Only 10.5 percent of migrant workers have received training in farming knowledge, 26.2 percent have no farming skills, while an overwhelming 68.8 percent have never been trained at all, according to a report released by China's State Statistics Bureau.

The younger the migrant worker, the less farming knowledge they have. This shift is of critical importance because the very infrastructure of farming is being destroyed. The inherited link between mankind and the land is being broken, the report said.

More farmers abandoned rural life to take their chances in the cities in 2011, with 10.5 million new migrant workers last year, up 4.4 percent from the previous year, according to the report.

However, there is no surplus of the migrant workforce as fewer migrant workers choose to work among different provinces, which was cited as a new trend in 2011.

The middle and west regions of China became a new work destination for migrant works as the regional economies take off. People started to leave the traditional labor-intensive Yangtze River Delta and Pearl River Delta, the report said.

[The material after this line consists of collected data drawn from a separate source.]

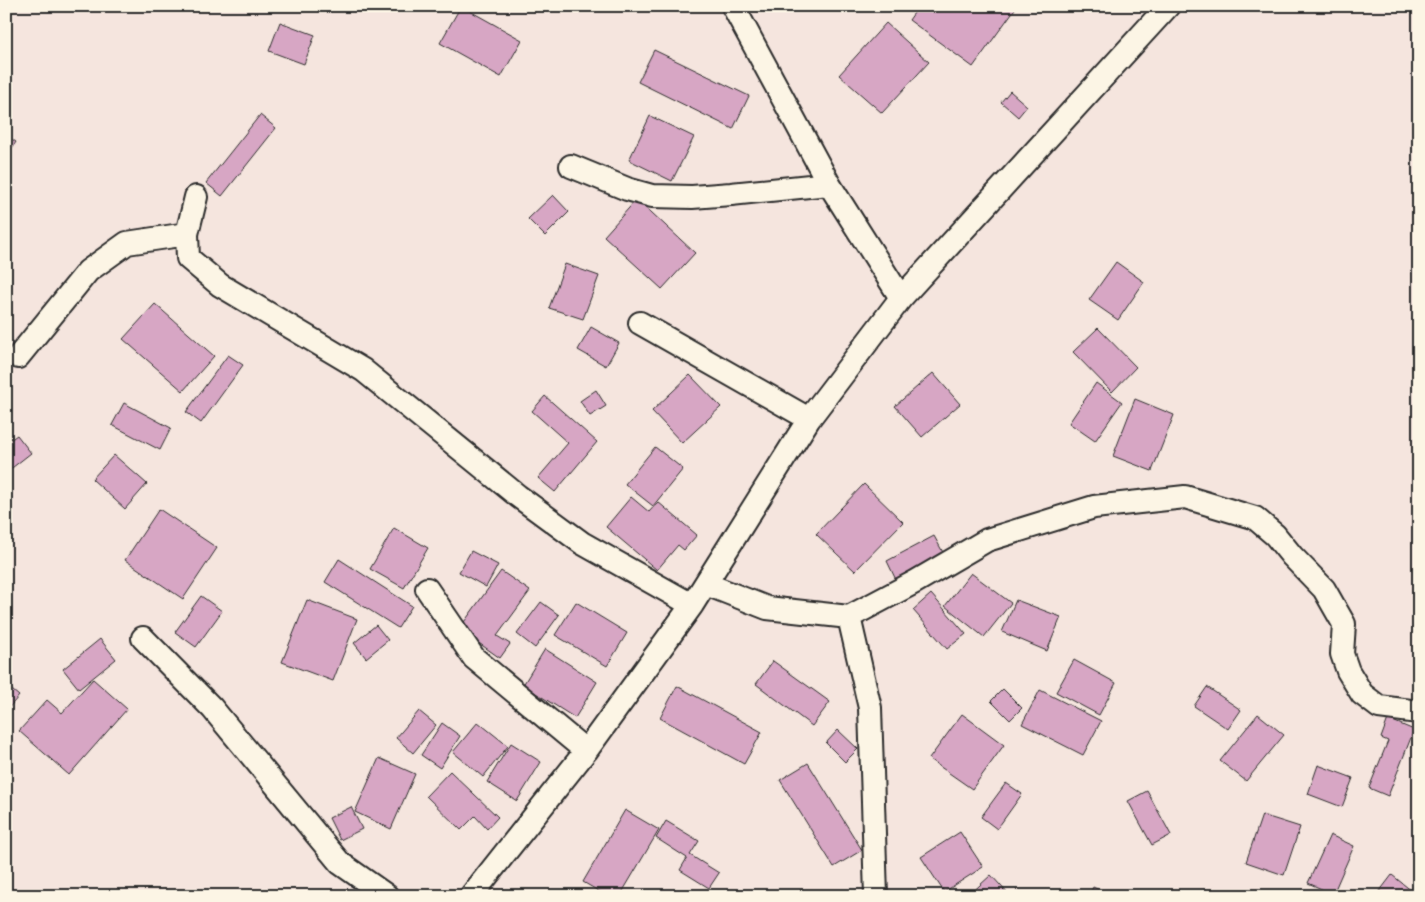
<svg xmlns="http://www.w3.org/2000/svg" width="1425" height="902" viewBox="0 0 1425 902" font-family="Dekko,sans-serif">
<style>
.building{fill:#d7a6c4;stroke:#2b2b2b}
.lines{fill:none;stroke-linecap:round;stroke-linejoin:round}
.street-casing{stroke:#2b2b2b;stroke-width:26}
.street{stroke:#fcf5e5;stroke-width:22}
</style>
<rect width="100%" height="100%" fill="#f5e5de"/>
<filter id="ink" filterUnits="userSpaceOnUse"><feTurbulence type="fractalNoise" baseFrequency=".02" numOctaves="2"/><feDisplacementMap in="SourceGraphic" scale="10" xChannelSelector="R" yChannelSelector="G"/><feConvolveMatrix kernelMatrix="1 2 1 2 8 2 1 2 1" color-interpolation-filters="sRGB"/></filter>
<g filter="url(#ink)">
<path class="building" d="M461,6l61,34 -21,37 -61,-34z
M919,6h31l2,2 1,-2h64l-44,61 -64,-47z
M280,22l35,13 -11,29 -35,-13z
M886,23l43,39 -47,51 -43,-38z
M654,50l95,46 -16,33 -95,-47z
M1010,91l17,15 -9,11 -17,-15z
M260,115l16,13 -54,68 -16,-13z
M650,116l44,21 -22,44 -43,-21z
M6,135l10,7 -10,15z
M553,195l16,17 -24,24 -17,-17z
M637,199l58,54 -33,36 -58,-53z
M1116,262l28,20 -26,38 -29,-20z
M565,264l34,12 -16,43 -34,-11z
M155,304l59,52 -31,35 -60,-52z
M591,327l28,16 -13,23 -28,-16z
M1098,328l38,39 -24,25 -39,-40z
M228,355l15,10 -42,58 -15,-11z
M933,373l27,31 -38,33 -27,-31z
M690,375l31,32 -39,36 -30,-32z
M1096,383l26,19 -27,39 -26,-18z
M596,390l10,16 -16,10 -10,-15z
M545,396l52,46 -42,50 -17,-14 30,-35 -36,-32z
M1135,399l39,16 -22,56 -39,-15z
M124,403l47,25 -11,22 -48,-25z
M17,435l14,18 -23,18 -2,-1v-27z
M655,447l28,22 -30,37 -28,-22z
M114,455l33,29 -22,25 -33,-30z
M864,484l39,38 -48,49 -39,-37z
M631,497l18,15 9,-10 39,33 -13,15 -6,-5 -21,25 -51,-43z
M159,509l58,39 -34,51 -58,-39z
M394,528l34,20 -24,40 -34,-19z
M934,536l11,20 -48,26 -10,-21z
M471,551l27,14 -12,22 -27,-15z
M339,559l73,47 -14,22 -73,-46z
M501,571l29,20 -33,45 13,8 -10,14 -41,-29z
M971,573l40,30 -27,34 -39,-31z
M931,594l35,40 -19,15 -34,-39z
M201,596l21,15 -26,36 -21,-15z
M307,600l50,19 -24,62 -51,-19z
M1016,600l45,17 -14,34 -45,-19z
M541,602l18,13 -24,33 -18,-14z
M576,602l51,31 -20,33 -52,-31z
M376,625l12,15 -22,18 -12,-15z
M100,639l16,20 -37,30 -16,-20z
M545,649l52,33 -22,36 -52,-33z
M1074,660l42,23 -17,32 -43,-23z
M773,661l57,41 -18,24 -56,-42z
M93,679l34,30 -58,66 -50,-44 28,-31 15,13z
M6,685l13,11 -13,15z
M677,686l85,46 -18,32 -84,-46z
M1207,687l34,23 -13,19 -34,-23z
M1003,689l19,19 -12,12 -19,-19z
M1040,690l61,31 -18,34 -61,-31z
M419,711l17,14 -23,28 -17,-15z
M962,714l42,31 -32,44 -43,-30z
M1258,714l26,21 -38,46 -26,-20z
M1388,719l26,11 -26,66 -19,-8 19,-47 -7,-3z
M478,722l30,24 -25,31 -30,-25z
M442,723l18,13 -20,32 -19,-13z
M838,730l20,19 -13,13 -19,-19z
M511,743l30,19 -24,39 -30,-19z
M379,758l36,16 -24,55 -36,-17z
M808,763l54,87 -28,17 -54,-87z
M1318,765l35,13 -11,29 -34,-13z
M450,771l48,46 -11,12 -12,-13 -14,14 -35,-34z
M1006,783l16,11 -25,35 -16,-12z
M1147,791l24,44 -19,10 -24,-44z
M351,807l11,22 -22,11 -11,-22z
M625,810l34,20 -39,66h-13l-24,-14z
M1262,815l38,12 -16,48 -38,-13z
M666,821l33,20 -9,14 29,18 -10,15 -29,-18 7,-12 -31,-20z
M960,832l23,35 -39,25 -23,-35z
M1330,835l24,11 -21,48 -25,-11z
M991,875l19,21h-42z
M1392,875l26,21h-42z
M1093,887l19,9h-23z"/>
<g class="lines">
<g class="street-casing">
<path id="street" d="M733,6l96,178 72,114
M571,166l56,23 25,7 40,1 39,-3 98,-10
M196,197l-9,37 1,24 32,27 143,85 155,126 64,47 110,62
M640,323l169,96
M18,357l70,-86 39,-28 60,-9
M706,584l61,24 82,9 66,-35 72,-42 107,-33 91,-10 70,21 20,17 17,21 32,33 20,35 -2,30 6,17 14,23 17,13 40,5
M427,589l47,69 112,93
M849,617l21,91 6,188
M143,638l69,70 128,155 47,33
M471,896l115,-145 106,-146 117,-186 92,-121 267,-292"/>
</g>
<use href="#street" class="street"/>
</g>
</g>
<rect width="1425" height="902" fill="none" stroke="#fcf5e5" stroke-width="25"/>
<rect x="12" y="12" width="1400" height="877" fill="none" stroke="#2b2b2b" stroke-width="2" filter="url(#ink)"/>
</svg>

The report also said the average age among migrant workers rose to 36 years from 34, and people above 40 make up a heavier proportion of that group.

In term of incomes, migrant labor in the west areas earned 1,990 yuan per month, middle areas 2,006 yuan, eastern parts earn a little more at 2,053 yuan. The statistics shows the income gap is narrowing.

Though the contract rate between companies and labor is climbing, there are still a staggering number of construction workers without a work guarantee, the report said.